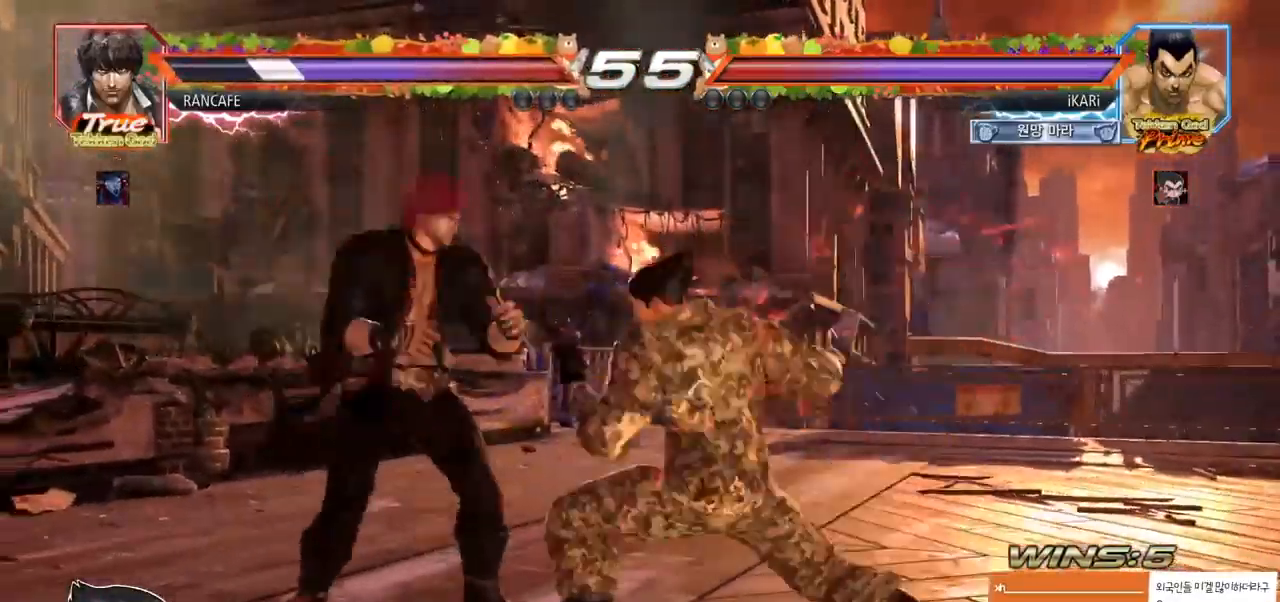
{"dt_ms": 500, "buttons": [], "left_stick": "right", "events": [[50, "TRIANGLE", "up"], [400, "left_stick", "right"]]}
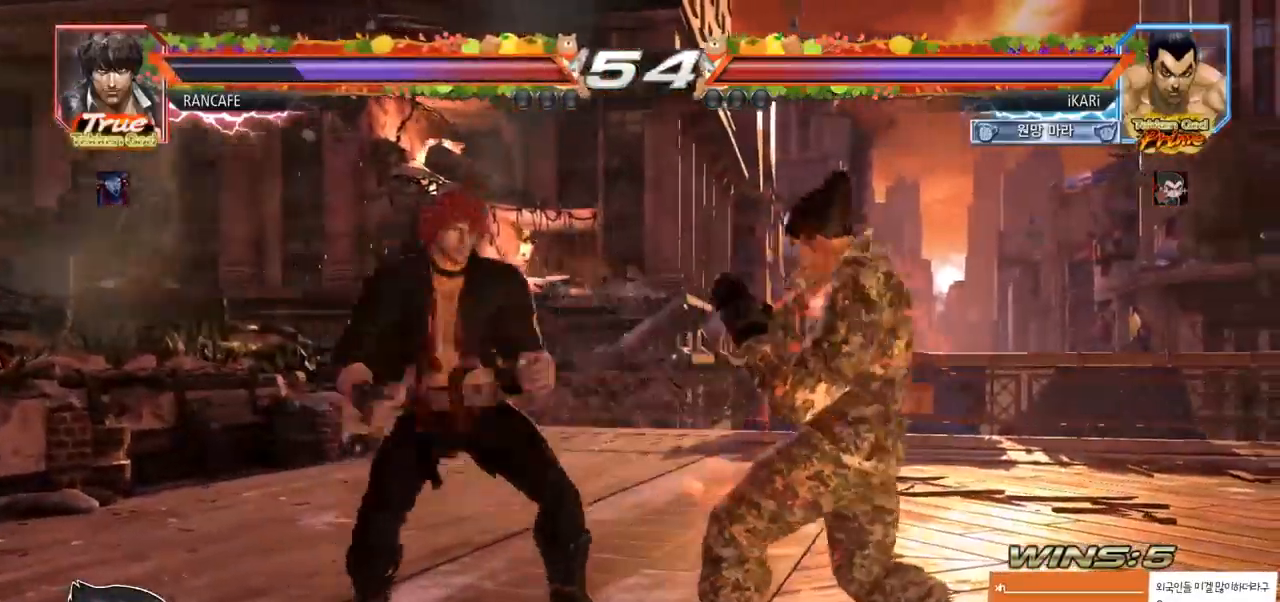
{"dt_ms": 500, "buttons": [], "left_stick": "right", "events": []}
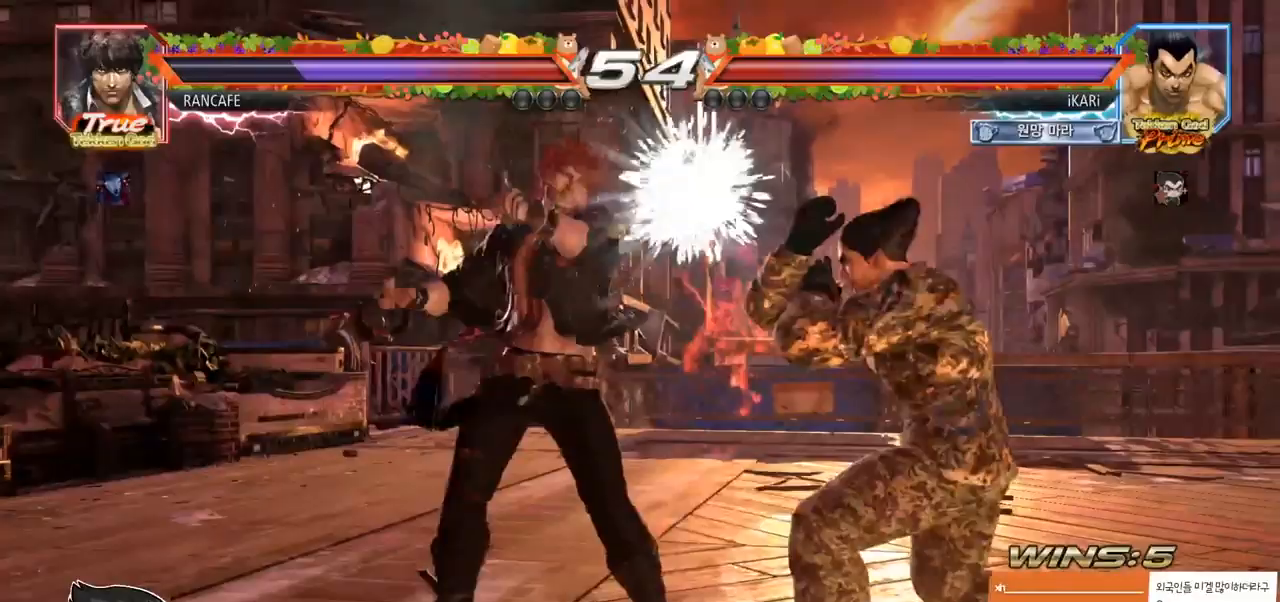
{"dt_ms": 500, "buttons": [], "left_stick": "down-right", "events": [[67, "left_stick", "center"], [150, "left_stick", "up"], [217, "left_stick", "center"], [383, "left_stick", "right"], [450, "left_stick", "down-right"]]}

**What is being asked:**
Transcribe all data precisely. Pictures are not copied.

**Reply:**
{"dt_ms": 500, "buttons": [], "left_stick": "right", "events": [[50, "TRIANGLE", "up"], [400, "left_stick", "right"]]}
{"dt_ms": 500, "buttons": [], "left_stick": "right", "events": []}
{"dt_ms": 500, "buttons": [], "left_stick": "down-right", "events": [[67, "left_stick", "center"], [150, "left_stick", "up"], [217, "left_stick", "center"], [383, "left_stick", "right"], [450, "left_stick", "down-right"]]}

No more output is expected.